Opinion
July 22, 1985
Appeal from the Supreme Court, Queens County (Kassoff, J.).
Order modified, on the law, so as to provide that partial summary judgment is granted dismissing so much of plaintiff's complaint as seeks to recover for losses specified in the sixth, seventh and eighth items of the proof of loss dated January 8, 1980, and denominated as the "last transaction" at page 9 of the affidavit of Peter Blitzer, sworn to on October 24, 1983, and motion otherwise denied. As so modified, order affirmed, without costs or disbursements.
The language of the trading loss rider to the blanket employee fidelity bond unambiguously indicates that trading losses were excluded from coverage. So much of plaintiff's complaint as seeks to recover for losses arising out of a "shortsale" of United States Treasury notes should therefore be dismissed, and accordingly partial summary judgment is granted to defendant regarding the sixth, seventh and eighth items specified in plaintiff's proof of loss, which arose from employee trading ( see, Mallad Constr. Corp. v. County Fed. Sav. Loan Assn., 32 N.Y.2d 285, 291).

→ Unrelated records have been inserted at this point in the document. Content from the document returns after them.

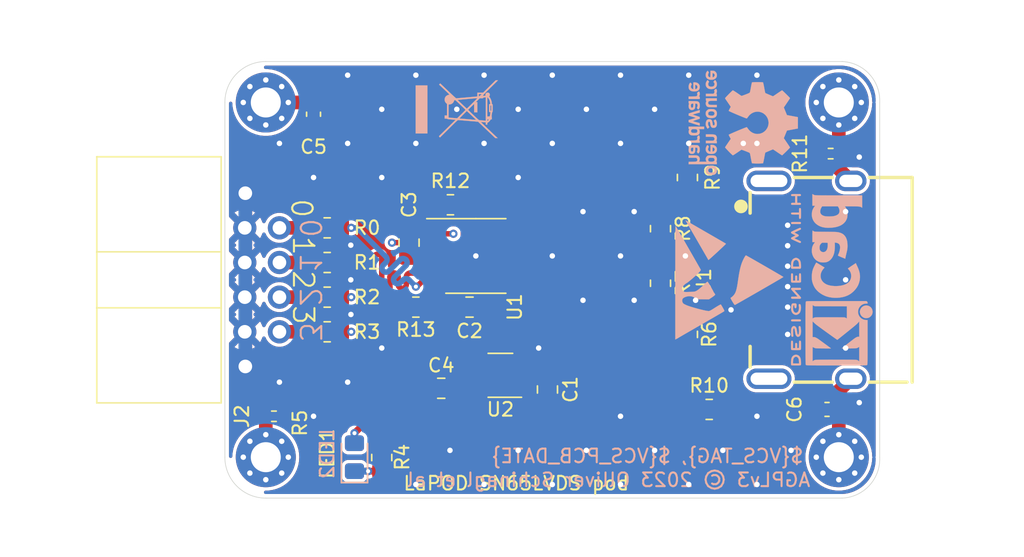
<source format=kicad_pcb>
(kicad_pcb (version 20221018) (generator pcbnew)

  (general
    (thickness 1.6)
  )

  (paper "A5")
  (title_block
    (title "LaPOD SN65LVDS pod")
    (company "Sergey Petrukhin, Peter Lampe, Nikki Smith & Olliver Schinagl")
    (comment 1 "AGPLv3 © 2023 Olliver Schinagl et al")
  )

  (layers
    (0 "F.Cu" signal)
    (1 "In1.Cu" signal)
    (2 "In2.Cu" signal)
    (31 "B.Cu" signal)
    (32 "B.Adhes" user "B.Adhesive")
    (33 "F.Adhes" user "F.Adhesive")
    (34 "B.Paste" user)
    (35 "F.Paste" user)
    (36 "B.SilkS" user "B.Silkscreen")
    (37 "F.SilkS" user "F.Silkscreen")
    (38 "B.Mask" user)
    (39 "F.Mask" user)
    (40 "Dwgs.User" user "User.Drawings")
    (41 "Cmts.User" user "User.Comments")
    (42 "Eco1.User" user "User.Eco1")
    (43 "Eco2.User" user "User.Eco2")
    (44 "Edge.Cuts" user)
    (45 "Margin" user)
    (46 "B.CrtYd" user "B.Courtyard")
    (47 "F.CrtYd" user "F.Courtyard")
    (48 "B.Fab" user)
    (49 "F.Fab" user)
    (50 "User.1" user)
    (51 "User.2" user)
    (52 "User.3" user)
    (53 "User.4" user)
    (54 "User.5" user)
    (55 "User.6" user)
    (56 "User.7" user)
    (57 "User.8" user)
    (58 "User.9" user)
  )

  (setup
    (stackup
      (layer "F.SilkS" (type "Top Silk Screen"))
      (layer "F.Paste" (type "Top Solder Paste"))
      (layer "F.Mask" (type "Top Solder Mask") (thickness 0.01))
      (layer "F.Cu" (type "copper") (thickness 0.035))
      (layer "dielectric 1" (type "prepreg") (thickness 0.1) (material "FR4") (epsilon_r 4.5) (loss_tangent 0.02))
      (layer "In1.Cu" (type "copper") (thickness 0.035))
      (layer "dielectric 2" (type "core") (thickness 1.24) (material "FR4") (epsilon_r 4.5) (loss_tangent 0.02))
      (layer "In2.Cu" (type "copper") (thickness 0.035))
      (layer "dielectric 3" (type "prepreg") (thickness 0.1) (material "FR4") (epsilon_r 4.5) (loss_tangent 0.02))
      (layer "B.Cu" (type "copper") (thickness 0.035))
      (layer "B.Mask" (type "Bottom Solder Mask") (thickness 0.01))
      (layer "B.Paste" (type "Bottom Solder Paste"))
      (layer "B.SilkS" (type "Bottom Silk Screen"))
      (copper_finish "None")
      (dielectric_constraints no)
    )
    (pad_to_mask_clearance 0)
    (aux_axis_origin 105 60)
    (grid_origin 105 60)
    (pcbplotparams
      (layerselection 0x00010fc_ffffffff)
      (plot_on_all_layers_selection 0x0000000_00000000)
      (disableapertmacros false)
      (usegerberextensions false)
      (usegerberattributes true)
      (usegerberadvancedattributes true)
      (creategerberjobfile true)
      (dashed_line_dash_ratio 12.000000)
      (dashed_line_gap_ratio 3.000000)
      (svgprecision 4)
      (plotframeref false)
      (viasonmask false)
      (mode 1)
      (useauxorigin false)
      (hpglpennumber 1)
      (hpglpenspeed 20)
      (hpglpendiameter 15.000000)
      (dxfpolygonmode true)
      (dxfimperialunits true)
      (dxfusepcbnewfont true)
      (psnegative false)
      (psa4output false)
      (plotreference true)
      (plotvalue true)
      (plotinvisibletext false)
      (sketchpadsonfab false)
      (subtractmaskfromsilk false)
      (outputformat 1)
      (mirror false)
      (drillshape 1)
      (scaleselection 1)
      (outputdirectory "")
    )
  )

  (net 0 "")
  (net 1 "Earth")
  (net 2 "+2V5")
  (net 3 "-2V5")
  (net 4 "+3V3")
  (net 5 "unconnected-(J1-CEC-Pad13)")
  (net 6 "Net-(LED1-K)")
  (net 7 "Net-(J2-Pin_1)")
  (net 8 "Net-(J2-Pin_3)")
  (net 9 "Net-(J2-Pin_5)")
  (net 10 "Net-(J2-Pin_7)")
  (net 11 "IN0")
  (net 12 "IN1")
  (net 13 "IN2")
  (net 14 "IN3")
  (net 15 "OUT0-")
  (net 16 "OUT0+")
  (net 17 "OUT1-")
  (net 18 "OUT1+")
  (net 19 "OUT2-")
  (net 20 "OUT2+")
  (net 21 "OUT3-")
  (net 22 "OUT3+")
  (net 23 "+4V")
  (net 24 "unconnected-(U2-NC-Pad4)")
  (net 25 "GND")
  (net 26 "Net-(J1-HPD)")
  (net 27 "Net-(U1-EN1,2)")
  (net 28 "Net-(U1-EN3,4)")

  (footprint "Resistor_SMD:R_0402_1005Metric_Pad0.72x0.64mm_HandSolder" (layer "F.Cu") (at 84.5975 70 180))

  (footprint "Resistor_SMD:R_0805_2012Metric_Pad1.20x1.40mm_HandSolder" (layer "F.Cu") (at 116.5 69.5))

  (footprint "Capacitor_SMD:C_0805_2012Metric_Pad1.18x1.45mm_HandSolder" (layer "F.Cu") (at 98.933946 62))

  (footprint "MountingHole:MountingHole_2.2mm_M2_Pad_Via" (layer "F.Cu") (at 126 73 -90))

  (footprint "Resistor_SMD:R_0805_2012Metric_Pad1.20x1.40mm_HandSolder" (layer "F.Cu") (at 92.5 73.025 90))

  (footprint "Resistor_SMD:R_0805_2012Metric_Pad1.20x1.40mm_HandSolder" (layer "F.Cu") (at 88.5 61.27 180))

  (footprint "Resistor_SMD:R_0805_2012Metric_Pad1.20x1.40mm_HandSolder" (layer "F.Cu") (at 88.5 58.73 180))

  (footprint "Capacitor_SMD:C_0603_1608Metric_Pad1.08x0.95mm_HandSolder" (layer "F.Cu") (at 87.5 47.8625 90))

  (footprint "Capacitor_SMD:C_0805_2012Metric_Pad1.18x1.45mm_HandSolder" (layer "F.Cu") (at 94.5 57.275 90))

  (footprint "Resistor_SMD:R_0805_2012Metric_Pad1.20x1.40mm_HandSolder" (layer "F.Cu") (at 88.5 63.81 180))

  (footprint "Resistor_SMD:R_0805_2012Metric_Pad1.20x1.40mm_HandSolder" (layer "F.Cu") (at 97.533946 54.5 180))

  (footprint "Resistor_SMD:R_0805_2012Metric_Pad1.20x1.40mm_HandSolder" (layer "F.Cu") (at 112.930846 56.25 90))

  (footprint "Capacitor_SMD:C_0603_1608Metric_Pad1.08x0.95mm_HandSolder" (layer "F.Cu") (at 125.1375 69.5))

  (footprint "MountingHole:MountingHole_2.2mm_M2_Pad_Via" (layer "F.Cu") (at 84 73 -90))

  (footprint "Resistor_SMD:R_0805_2012Metric_Pad1.20x1.40mm_HandSolder" (layer "F.Cu") (at 112.930846 60.25 90))

  (footprint "Capacitor_SMD:C_0805_2012Metric_Pad1.18x1.45mm_HandSolder" (layer "F.Cu") (at 96.858946 67.95))

  (footprint "Resistor_SMD:R_0805_2012Metric_Pad1.20x1.40mm_HandSolder" (layer "F.Cu") (at 95 62 180))

  (footprint "LCSC:HDMI-SMD_HDMI-19PIN-043" (layer "F.Cu") (at 123.5 60 90))

  (footprint "Resistor_SMD:R_0805_2012Metric_Pad1.20x1.40mm_HandSolder" (layer "F.Cu") (at 114.904846 64 90))

  (footprint "Resistor_SMD:R_0805_2012Metric_Pad1.20x1.40mm_HandSolder" (layer "F.Cu") (at 114.904846 52.5 90))

  (footprint "Package_SO:TSSOP-16_4.4x5mm_P0.65mm" (layer "F.Cu") (at 99.396446 58.25))

  (footprint "LED_SMD:LED_0805_2012Metric_Pad1.15x1.40mm_HandSolder" (layer "F.Cu") (at 90.5 73 90))

  (footprint "MountingHole:MountingHole_2.2mm_M2_Pad_Via" (layer "F.Cu") (at 84 47 -90))

  (footprint "Package_TO_SOT_SMD:SOT-23-5_HandSoldering" (layer "F.Cu") (at 101.196446 67 180))

  (footprint "Resistor_SMD:R_0805_2012Metric_Pad1.20x1.40mm_HandSolder" (layer "F.Cu") (at 88.5 56.19 180))

  (footprint "MountingHole:MountingHole_2.2mm_M2_Pad_Via" (layer "F.Cu") (at 126 47 -90))

  (footprint "Capacitor_SMD:C_0805_2012Metric_Pad1.18x1.45mm_HandSolder" (layer "F.Cu") (at 104.646446 68.0375 -90))

  (footprint "Resistor_SMD:R_0402_1005Metric_Pad0.72x0.64mm_HandSolder" (layer "F.Cu") (at 125.4025 50.75))

  (footprint "Connector_IDC:IDC-Header_2x04_P2.54mm_Horizontal" (layer "F.Cu") (at 85 63.81 180))

  (footprint "LED_SMD:LED_0805_2012Metric_Pad1.15x1.40mm_HandSolder" (layer "B.Cu") (at 90.5 73 90))

  (footprint "Symbol:ESD-Logo_8.9x8mm_SilkScreen" (layer "B.Cu") (at 118 60 90))

  (footprint "Symbol:WEEE-Logo_4.2x6mm_SilkScreen" (layer "B.Cu") (at 98 47.5 90))

  (footprint "Symbol:OSHW-Logo_7.5x8mm_SilkScreen" (layer "B.Cu") (at 119 48.5 90))

  (footprint "Symbol:KiCad-Logo2_5mm_SilkScreen" (layer "B.Cu")
    (tstamp eca834da-40c1-412a-a167-0e06693e7831)
    (at 125.5 60 90)
    (descr "KiCad Logo")
    (tags "Logo KiCad")
    (attr board_only exclude_from_pos_files exclude_from_bom)
    (fp_text reference "LG2" (at 0 5.08 90) (layer "B.SilkS") hide
        (effects (font (size 1 1) (thickness 0.15)) (justify mirror))
      (tstamp 8d905582-323c-41b8-868f-cbbbb14a6519)
    )
    (fp_text value "KiCad-Logo2_5mm_SilkScreen" (at 0 -5.08 90) (layer "B.Fab") hide
        (effects (font (size 1 1) (thickness 0.15)) (justify mirror))
      (tstamp a658b341-8a5e-407d-96f7-1ce4fdfcdd75)
    )
    (fp_poly
      (pts
        (xy 4.188614 -2.275877)
        (xy 4.212327 -2.290647)
        (xy 4.238978 -2.312227)
        (xy 4.238978 -2.633773)
        (xy 4.238893 -2.72783)
        (xy 4.238529 -2.801932)
        (xy 4.237724 -2.858704)
        (xy 4.236313 -2.900768)
        (xy 4.234133 -2.930748)
        (xy 4.231021 -2.951267)
        (xy 4.226814 -2.964949)
        (xy 4.221348 -2.974416)
        (xy 4.217472 -2.979082)
        (xy 4.186034 -2.999575)
        (xy 4.150233 -2.998739)
        (xy 4.118873 -2.981264)
        (xy 4.092222 -2.959684)
        (xy 4.092222 -2.312227)
        (xy 4.118873 -2.290647)
        (xy 4.144594 -2.274949)
        (xy 4.1656 -2.269067)
        (xy 4.18861
... [428980 chars truncated]
</source>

Although plaintiff failed to demonstrate actual losses arising from employee dishonesty with regard to other transactions, which apparently did not involve trading, it did demonstrate that facts regarding the details of these losses do exist, but are currently unavailable. Therefore, summary judgment was properly denied regarding these transactions at this point in time ( see, CPLR 3212 [f]; Zuckerman v. City of New York, 49 N.Y.2d 557, 562). Brown, J.P., Rubin, Lawrence and Kunzeman, JJ., concur.